### EXERCISE OBJECTIVE
Copy the data word for word, from the line containing "order: Blattodea" through the last line, including both.

### DATA SHOWN
▼

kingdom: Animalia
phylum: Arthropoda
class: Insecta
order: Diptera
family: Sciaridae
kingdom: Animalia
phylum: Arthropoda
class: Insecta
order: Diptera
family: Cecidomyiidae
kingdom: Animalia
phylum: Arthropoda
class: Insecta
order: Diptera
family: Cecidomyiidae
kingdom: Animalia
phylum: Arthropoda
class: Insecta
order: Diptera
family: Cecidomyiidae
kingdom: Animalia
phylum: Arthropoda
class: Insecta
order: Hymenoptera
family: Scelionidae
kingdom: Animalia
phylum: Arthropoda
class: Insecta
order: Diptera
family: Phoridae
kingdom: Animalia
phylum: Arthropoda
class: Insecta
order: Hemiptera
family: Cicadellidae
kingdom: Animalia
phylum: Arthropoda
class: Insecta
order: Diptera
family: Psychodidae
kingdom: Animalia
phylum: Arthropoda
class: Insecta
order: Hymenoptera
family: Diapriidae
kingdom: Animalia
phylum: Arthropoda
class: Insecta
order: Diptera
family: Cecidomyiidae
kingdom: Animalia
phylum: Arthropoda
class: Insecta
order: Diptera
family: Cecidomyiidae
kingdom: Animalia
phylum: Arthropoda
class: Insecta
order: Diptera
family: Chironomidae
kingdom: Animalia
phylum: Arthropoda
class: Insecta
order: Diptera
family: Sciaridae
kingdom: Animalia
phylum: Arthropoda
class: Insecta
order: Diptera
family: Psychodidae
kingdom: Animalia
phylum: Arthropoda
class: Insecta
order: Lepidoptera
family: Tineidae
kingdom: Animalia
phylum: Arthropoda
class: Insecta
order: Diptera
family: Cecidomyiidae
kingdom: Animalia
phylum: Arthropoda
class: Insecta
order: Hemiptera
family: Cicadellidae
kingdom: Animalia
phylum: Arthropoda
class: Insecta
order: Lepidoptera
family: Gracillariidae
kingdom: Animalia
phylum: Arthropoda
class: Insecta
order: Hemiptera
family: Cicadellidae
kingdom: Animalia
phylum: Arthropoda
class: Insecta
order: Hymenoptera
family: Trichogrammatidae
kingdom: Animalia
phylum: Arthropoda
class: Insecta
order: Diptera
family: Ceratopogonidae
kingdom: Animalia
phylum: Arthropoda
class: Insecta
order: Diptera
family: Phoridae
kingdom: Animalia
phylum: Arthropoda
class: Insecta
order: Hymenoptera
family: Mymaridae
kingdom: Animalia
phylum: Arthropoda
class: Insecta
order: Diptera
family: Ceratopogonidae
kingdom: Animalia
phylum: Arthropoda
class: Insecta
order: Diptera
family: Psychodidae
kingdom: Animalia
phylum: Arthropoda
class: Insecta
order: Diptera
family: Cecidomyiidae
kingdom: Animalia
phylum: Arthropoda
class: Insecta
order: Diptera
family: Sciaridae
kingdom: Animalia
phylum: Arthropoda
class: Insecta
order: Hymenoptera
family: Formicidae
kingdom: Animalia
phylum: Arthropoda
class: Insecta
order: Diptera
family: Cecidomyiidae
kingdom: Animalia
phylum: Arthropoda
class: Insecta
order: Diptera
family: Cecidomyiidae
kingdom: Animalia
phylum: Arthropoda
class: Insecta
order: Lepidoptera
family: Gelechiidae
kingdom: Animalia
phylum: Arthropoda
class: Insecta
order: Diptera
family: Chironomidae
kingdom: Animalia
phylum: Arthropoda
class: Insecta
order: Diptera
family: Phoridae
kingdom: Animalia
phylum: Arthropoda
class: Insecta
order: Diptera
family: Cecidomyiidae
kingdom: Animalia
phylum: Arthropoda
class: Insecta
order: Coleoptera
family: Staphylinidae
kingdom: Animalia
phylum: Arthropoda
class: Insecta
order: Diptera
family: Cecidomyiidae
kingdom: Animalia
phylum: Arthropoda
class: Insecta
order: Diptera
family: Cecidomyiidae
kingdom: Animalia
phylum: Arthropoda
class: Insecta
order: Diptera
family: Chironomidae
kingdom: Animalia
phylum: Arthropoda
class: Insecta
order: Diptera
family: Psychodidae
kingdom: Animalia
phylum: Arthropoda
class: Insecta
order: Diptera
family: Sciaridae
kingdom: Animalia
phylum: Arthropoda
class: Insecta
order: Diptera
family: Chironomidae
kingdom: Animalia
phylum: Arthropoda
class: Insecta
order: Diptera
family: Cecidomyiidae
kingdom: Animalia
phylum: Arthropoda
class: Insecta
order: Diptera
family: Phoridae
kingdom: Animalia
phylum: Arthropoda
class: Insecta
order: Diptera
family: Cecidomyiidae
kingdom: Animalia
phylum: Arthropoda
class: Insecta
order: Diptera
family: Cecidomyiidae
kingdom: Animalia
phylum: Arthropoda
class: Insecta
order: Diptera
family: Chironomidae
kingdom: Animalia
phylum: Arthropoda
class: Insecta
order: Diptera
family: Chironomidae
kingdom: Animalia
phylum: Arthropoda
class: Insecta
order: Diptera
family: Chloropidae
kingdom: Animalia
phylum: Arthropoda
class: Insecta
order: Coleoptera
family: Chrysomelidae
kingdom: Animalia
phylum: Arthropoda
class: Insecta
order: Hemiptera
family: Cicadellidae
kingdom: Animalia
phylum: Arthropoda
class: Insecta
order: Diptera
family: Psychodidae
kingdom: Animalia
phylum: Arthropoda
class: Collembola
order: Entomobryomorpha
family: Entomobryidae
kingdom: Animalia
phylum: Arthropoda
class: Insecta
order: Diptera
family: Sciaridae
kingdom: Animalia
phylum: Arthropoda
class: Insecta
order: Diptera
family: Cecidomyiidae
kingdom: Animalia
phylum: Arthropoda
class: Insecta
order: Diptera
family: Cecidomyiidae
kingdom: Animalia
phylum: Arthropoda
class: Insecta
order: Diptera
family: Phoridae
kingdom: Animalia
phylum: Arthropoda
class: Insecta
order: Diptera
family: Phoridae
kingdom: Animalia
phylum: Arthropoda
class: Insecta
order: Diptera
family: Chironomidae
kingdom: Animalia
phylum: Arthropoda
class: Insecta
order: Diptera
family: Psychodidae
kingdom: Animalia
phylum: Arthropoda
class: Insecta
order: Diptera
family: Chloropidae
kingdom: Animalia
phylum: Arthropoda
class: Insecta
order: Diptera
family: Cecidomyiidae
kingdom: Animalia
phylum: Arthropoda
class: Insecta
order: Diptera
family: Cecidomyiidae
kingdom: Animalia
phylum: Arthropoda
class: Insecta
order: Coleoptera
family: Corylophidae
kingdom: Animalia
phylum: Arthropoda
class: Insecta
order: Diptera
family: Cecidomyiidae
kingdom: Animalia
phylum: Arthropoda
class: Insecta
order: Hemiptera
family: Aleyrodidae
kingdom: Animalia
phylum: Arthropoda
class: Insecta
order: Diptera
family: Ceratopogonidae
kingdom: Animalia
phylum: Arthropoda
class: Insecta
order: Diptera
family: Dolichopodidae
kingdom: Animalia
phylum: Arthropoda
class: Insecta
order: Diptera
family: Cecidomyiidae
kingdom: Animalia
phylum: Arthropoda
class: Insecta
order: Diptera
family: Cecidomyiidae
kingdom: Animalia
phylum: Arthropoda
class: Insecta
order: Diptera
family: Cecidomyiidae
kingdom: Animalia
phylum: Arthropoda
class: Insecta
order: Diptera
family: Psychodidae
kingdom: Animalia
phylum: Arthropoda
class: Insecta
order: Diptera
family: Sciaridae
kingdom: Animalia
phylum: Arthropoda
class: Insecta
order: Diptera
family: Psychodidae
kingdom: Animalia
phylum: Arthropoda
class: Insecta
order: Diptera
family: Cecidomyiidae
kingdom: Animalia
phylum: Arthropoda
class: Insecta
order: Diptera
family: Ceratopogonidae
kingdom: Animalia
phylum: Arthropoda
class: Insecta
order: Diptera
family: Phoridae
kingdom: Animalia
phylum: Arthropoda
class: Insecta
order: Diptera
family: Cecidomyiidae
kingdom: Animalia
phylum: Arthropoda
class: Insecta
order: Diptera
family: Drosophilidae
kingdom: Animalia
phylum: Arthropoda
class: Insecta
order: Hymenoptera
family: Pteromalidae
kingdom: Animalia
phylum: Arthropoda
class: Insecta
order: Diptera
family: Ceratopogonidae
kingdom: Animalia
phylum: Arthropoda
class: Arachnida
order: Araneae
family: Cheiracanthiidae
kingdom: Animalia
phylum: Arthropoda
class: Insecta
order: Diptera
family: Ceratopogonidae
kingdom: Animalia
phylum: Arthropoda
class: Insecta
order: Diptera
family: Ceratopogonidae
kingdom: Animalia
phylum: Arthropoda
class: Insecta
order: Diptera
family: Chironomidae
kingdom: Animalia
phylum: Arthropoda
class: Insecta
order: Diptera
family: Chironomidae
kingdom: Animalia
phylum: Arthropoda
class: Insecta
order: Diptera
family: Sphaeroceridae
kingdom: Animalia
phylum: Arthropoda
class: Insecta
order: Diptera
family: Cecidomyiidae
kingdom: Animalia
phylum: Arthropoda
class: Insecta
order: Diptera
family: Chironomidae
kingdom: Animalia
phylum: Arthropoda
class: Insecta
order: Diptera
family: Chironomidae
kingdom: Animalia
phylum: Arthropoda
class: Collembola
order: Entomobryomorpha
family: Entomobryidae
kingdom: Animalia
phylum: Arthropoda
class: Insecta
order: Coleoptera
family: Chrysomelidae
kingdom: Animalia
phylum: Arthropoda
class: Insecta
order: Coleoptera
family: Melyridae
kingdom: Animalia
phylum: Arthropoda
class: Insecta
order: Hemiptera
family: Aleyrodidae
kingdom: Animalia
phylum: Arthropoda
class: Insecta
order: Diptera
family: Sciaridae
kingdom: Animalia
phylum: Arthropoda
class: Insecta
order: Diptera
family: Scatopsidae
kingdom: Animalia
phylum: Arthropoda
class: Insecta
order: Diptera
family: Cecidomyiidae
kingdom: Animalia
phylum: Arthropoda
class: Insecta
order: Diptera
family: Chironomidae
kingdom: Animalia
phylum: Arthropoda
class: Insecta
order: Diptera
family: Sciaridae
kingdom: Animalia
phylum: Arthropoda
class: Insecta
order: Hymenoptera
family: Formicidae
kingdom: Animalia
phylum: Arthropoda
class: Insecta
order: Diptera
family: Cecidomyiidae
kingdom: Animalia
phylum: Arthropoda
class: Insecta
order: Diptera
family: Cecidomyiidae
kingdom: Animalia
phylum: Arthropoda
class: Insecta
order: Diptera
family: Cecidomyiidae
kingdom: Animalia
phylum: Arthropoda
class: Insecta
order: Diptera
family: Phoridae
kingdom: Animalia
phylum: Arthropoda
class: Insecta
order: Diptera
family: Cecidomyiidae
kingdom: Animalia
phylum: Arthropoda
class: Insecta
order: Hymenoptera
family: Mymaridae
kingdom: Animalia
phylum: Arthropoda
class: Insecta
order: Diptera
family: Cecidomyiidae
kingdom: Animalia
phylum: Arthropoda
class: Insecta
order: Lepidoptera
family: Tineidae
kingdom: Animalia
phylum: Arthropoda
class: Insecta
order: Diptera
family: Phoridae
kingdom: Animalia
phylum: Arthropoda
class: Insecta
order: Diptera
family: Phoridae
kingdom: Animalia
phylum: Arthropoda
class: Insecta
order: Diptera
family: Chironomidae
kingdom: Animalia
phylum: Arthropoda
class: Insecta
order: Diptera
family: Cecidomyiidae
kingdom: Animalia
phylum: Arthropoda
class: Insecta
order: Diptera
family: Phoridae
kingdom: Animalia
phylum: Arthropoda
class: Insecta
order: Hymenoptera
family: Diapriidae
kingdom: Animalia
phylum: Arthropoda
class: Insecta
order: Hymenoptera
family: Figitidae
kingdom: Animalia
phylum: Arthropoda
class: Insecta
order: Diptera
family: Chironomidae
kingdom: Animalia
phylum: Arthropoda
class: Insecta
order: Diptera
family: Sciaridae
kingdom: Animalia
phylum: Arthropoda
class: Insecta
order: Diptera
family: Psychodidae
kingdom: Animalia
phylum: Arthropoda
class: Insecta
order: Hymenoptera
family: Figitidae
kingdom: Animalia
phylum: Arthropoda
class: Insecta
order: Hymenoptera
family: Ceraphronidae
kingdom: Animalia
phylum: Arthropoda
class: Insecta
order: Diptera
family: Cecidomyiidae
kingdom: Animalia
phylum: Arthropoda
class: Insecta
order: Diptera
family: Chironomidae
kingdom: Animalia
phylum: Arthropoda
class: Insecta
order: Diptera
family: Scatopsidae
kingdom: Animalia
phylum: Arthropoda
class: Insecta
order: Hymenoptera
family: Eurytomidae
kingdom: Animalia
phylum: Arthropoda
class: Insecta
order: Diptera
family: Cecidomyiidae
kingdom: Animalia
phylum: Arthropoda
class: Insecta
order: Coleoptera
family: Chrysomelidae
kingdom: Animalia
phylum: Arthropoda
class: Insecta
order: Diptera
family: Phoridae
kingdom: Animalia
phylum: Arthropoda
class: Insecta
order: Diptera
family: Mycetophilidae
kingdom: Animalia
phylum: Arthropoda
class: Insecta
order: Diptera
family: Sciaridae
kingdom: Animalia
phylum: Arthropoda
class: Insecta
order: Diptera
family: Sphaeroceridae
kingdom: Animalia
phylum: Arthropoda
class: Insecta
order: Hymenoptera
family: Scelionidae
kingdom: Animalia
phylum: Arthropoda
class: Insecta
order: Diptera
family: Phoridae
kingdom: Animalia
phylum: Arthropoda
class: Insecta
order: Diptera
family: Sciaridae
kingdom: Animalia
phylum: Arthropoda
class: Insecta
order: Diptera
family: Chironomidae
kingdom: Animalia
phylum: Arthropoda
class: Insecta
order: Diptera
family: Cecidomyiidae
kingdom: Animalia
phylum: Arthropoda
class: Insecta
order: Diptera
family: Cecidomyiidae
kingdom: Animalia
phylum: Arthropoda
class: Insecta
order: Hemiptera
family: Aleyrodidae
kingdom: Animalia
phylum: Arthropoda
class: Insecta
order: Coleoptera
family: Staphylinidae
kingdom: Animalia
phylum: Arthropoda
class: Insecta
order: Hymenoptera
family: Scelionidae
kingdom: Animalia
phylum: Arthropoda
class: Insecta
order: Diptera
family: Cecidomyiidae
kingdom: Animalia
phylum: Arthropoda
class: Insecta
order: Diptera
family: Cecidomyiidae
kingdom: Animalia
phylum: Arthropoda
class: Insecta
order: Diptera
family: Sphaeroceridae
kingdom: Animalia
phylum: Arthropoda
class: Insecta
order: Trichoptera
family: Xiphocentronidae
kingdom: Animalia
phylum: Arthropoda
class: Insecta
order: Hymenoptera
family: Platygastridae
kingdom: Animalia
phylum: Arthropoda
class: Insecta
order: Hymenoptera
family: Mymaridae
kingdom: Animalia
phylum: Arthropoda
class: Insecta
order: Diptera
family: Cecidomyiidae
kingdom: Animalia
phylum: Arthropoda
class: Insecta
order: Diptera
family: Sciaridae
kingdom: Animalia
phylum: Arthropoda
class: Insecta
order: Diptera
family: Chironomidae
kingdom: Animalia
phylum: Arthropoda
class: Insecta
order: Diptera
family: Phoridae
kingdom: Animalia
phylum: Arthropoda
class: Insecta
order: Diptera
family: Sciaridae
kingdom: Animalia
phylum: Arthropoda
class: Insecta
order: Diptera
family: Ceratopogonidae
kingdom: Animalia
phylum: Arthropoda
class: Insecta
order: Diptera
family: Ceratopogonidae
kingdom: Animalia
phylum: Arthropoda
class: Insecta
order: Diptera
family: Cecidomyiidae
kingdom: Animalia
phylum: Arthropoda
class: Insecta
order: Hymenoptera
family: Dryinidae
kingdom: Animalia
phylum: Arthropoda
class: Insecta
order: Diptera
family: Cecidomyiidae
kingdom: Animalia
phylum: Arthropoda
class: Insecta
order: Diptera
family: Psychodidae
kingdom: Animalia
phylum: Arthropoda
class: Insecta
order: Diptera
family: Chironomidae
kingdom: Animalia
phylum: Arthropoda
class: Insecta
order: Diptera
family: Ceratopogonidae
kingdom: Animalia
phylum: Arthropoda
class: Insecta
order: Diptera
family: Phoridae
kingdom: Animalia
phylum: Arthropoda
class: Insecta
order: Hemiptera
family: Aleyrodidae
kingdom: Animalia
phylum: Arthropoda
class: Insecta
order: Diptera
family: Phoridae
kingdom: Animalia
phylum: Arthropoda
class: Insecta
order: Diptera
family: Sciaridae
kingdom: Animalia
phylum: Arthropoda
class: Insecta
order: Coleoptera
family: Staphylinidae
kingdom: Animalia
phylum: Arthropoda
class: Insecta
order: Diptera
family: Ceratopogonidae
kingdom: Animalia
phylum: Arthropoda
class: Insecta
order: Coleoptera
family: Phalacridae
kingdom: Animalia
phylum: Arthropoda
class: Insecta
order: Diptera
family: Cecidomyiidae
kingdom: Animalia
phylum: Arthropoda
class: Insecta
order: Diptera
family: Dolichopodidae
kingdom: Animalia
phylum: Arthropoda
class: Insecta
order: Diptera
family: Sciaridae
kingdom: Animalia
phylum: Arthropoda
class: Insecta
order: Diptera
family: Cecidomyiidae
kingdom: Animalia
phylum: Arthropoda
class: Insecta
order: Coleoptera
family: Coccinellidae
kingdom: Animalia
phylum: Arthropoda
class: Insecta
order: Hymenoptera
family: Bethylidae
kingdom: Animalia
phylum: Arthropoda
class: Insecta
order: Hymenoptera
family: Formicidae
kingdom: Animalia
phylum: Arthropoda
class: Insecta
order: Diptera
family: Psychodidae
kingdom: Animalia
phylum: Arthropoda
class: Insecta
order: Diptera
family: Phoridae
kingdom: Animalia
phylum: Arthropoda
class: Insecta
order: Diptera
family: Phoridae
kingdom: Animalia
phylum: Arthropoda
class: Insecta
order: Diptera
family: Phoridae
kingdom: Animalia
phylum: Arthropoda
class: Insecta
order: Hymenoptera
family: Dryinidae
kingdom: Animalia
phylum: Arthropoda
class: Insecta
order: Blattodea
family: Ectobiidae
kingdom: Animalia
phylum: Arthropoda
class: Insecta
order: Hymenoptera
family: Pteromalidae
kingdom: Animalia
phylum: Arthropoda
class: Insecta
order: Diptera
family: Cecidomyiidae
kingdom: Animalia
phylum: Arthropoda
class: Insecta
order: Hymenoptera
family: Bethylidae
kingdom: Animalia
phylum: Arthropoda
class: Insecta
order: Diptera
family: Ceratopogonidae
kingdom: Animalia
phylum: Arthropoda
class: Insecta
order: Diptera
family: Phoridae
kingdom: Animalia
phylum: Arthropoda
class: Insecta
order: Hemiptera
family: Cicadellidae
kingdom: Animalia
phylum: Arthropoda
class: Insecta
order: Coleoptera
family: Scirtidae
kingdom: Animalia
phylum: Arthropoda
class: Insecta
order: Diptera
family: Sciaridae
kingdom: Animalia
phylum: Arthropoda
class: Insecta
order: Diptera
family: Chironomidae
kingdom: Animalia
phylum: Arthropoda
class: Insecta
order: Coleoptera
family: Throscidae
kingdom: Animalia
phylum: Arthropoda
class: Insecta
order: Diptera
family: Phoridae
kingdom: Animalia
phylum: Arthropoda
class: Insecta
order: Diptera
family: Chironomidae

▲

### CORRECT ANSWER
order: Blattodea
family: Ectobiidae
kingdom: Animalia
phylum: Arthropoda
class: Insecta
order: Hymenoptera
family: Pteromalidae
kingdom: Animalia
phylum: Arthropoda
class: Insecta
order: Diptera
family: Cecidomyiidae
kingdom: Animalia
phylum: Arthropoda
class: Insecta
order: Hymenoptera
family: Bethylidae
kingdom: Animalia
phylum: Arthropoda
class: Insecta
order: Diptera
family: Ceratopogonidae
kingdom: Animalia
phylum: Arthropoda
class: Insecta
order: Diptera
family: Phoridae
kingdom: Animalia
phylum: Arthropoda
class: Insecta
order: Hemiptera
family: Cicadellidae
kingdom: Animalia
phylum: Arthropoda
class: Insecta
order: Coleoptera
family: Scirtidae
kingdom: Animalia
phylum: Arthropoda
class: Insecta
order: Diptera
family: Sciaridae
kingdom: Animalia
phylum: Arthropoda
class: Insecta
order: Diptera
family: Chironomidae
kingdom: Animalia
phylum: Arthropoda
class: Insecta
order: Coleoptera
family: Throscidae
kingdom: Animalia
phylum: Arthropoda
class: Insecta
order: Diptera
family: Phoridae
kingdom: Animalia
phylum: Arthropoda
class: Insecta
order: Diptera
family: Chironomidae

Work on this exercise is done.